I answered a question yesterday then had trouble logging on to post it, so I'll try again. Yes, there is guilt, at least on my part, though some of my siblings are so burned out that they say they are beyond that. As I mentioned previously, 5 siblings taking care of two parents sounds ideal, but when you add in our own disfunctions from being raised by a mother with Bipolar disorder and an alcoholic father, it is a miracle that we even function ourselves no less taking care of both parents. Our family caregiving system is breaking down from mental issues as well as physical on the part of the caregivers while my parents needs get more numerous. We are just a few days past from going through a hurricane and I guess that stress added to the stress of what I see as inadequate care in the nursing home that led to my mother's poor mental health just overwhelmed me and all of us.

I wasn't sure my post would go through, but I see that it did. I suppose we are second-guessing placing our mother in LTC. Anyone familiar with Bipolar knows that medicine cannot be crushed and has to be taken in a consistent way to be effective. Since we took over the medicine years ago, my mother has not had to be hospitalized for mental breakdowns though she has been in and out for various other ailments. I have scheduled another family meeting next week, and we will ask for another care meeting also at the nursing home. Thank you so much for your suggestions and just taking the time to respond.
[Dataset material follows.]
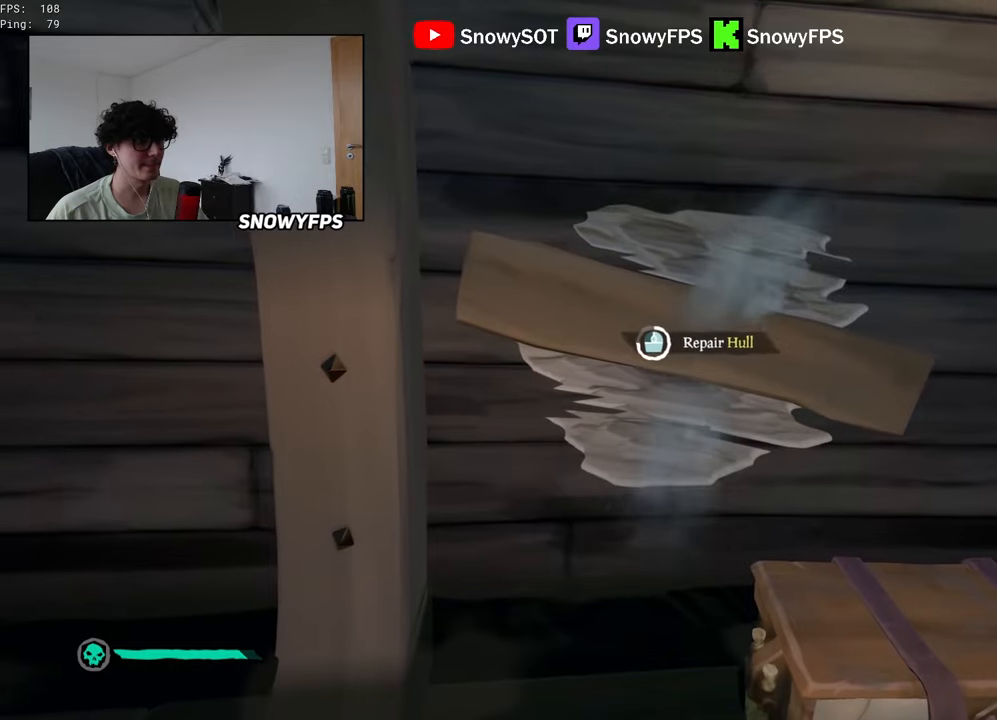
{"keys": [], "mouse": [], "mouse_move": "still", "events": []}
I was crying last night as I read them. You asked for a question so here it is: What do you do when you can't take care of them anymore at home, but LTC seems hopeless.
LTC is not hopeless. I don't doubt your criticism of the facility but it sounds like something that could be worked out with the staff. You and your sibs have done the heavy lifting for a long time and know perfectly your parents whims and needs. No place is going to be perfect. You may be setting a high bar that's hard to achieve.

Many of us come from backgrounds similar to yours and have lots of emotional baggage.  Given your descriptions of your parents it's surprising that you and your sibs have done as much as you have. 
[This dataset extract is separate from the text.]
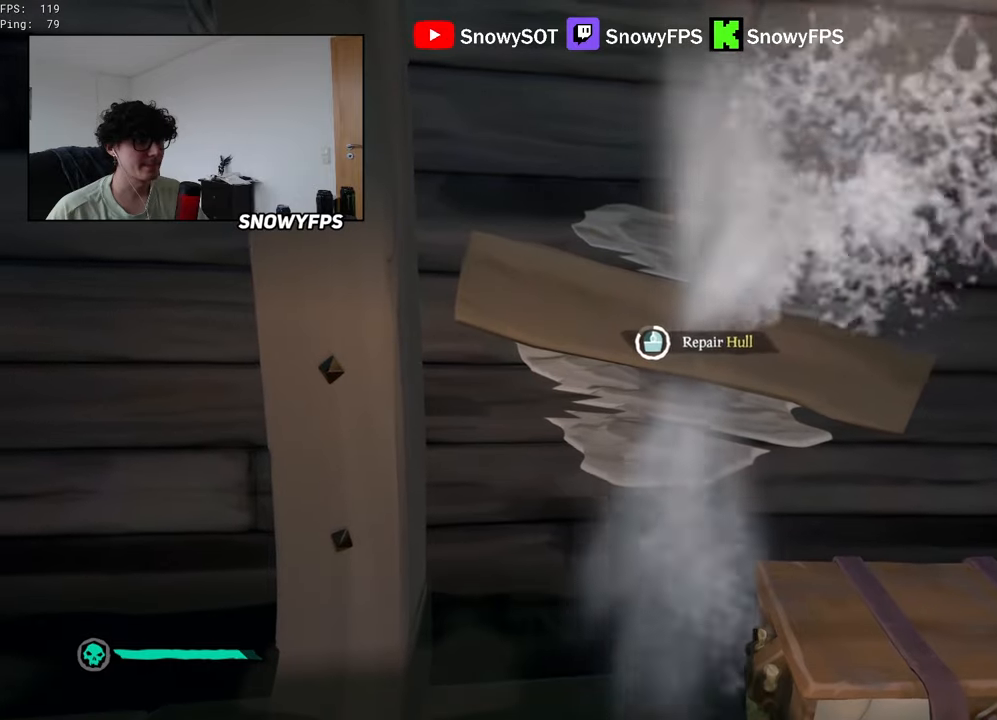
{"keys": [], "mouse": [], "mouse_move": "still", "events": []}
 I've found the only way to survive caregiving for my parents is to step back and detach a bit. It took me awhile to do this.  We have to realize that bad stuff is going to happen with elder care no matter what we do or plan for. It's not our fault. People get old, they get sick, and they die.  Even if I lived with my folks my mom would still have a fall as soon as I turned my head.

LTC may not be as good as the care your family can provide but it's the only way to save your family and have a life. You can't let yourself go down with the ship.  
Come here to vent. I urge you to not vent to your children. My father-in-law is venting to my husband about the death of his wife and it has placed a tremendous emotional burden on my husband whose grieving the loss of his mother. Also, and perhaps more importantly, we are allowed to write things on this forum that we could never say to our loved ones. Getting "heavy" feelings off our chests is essential.

And I agree one hundred percent with what Windy wrote: "We have to realize that bad stuff is going to happen no matter what we do if [sic] plan for. It's not our fault. People get old, they get sick, and they die."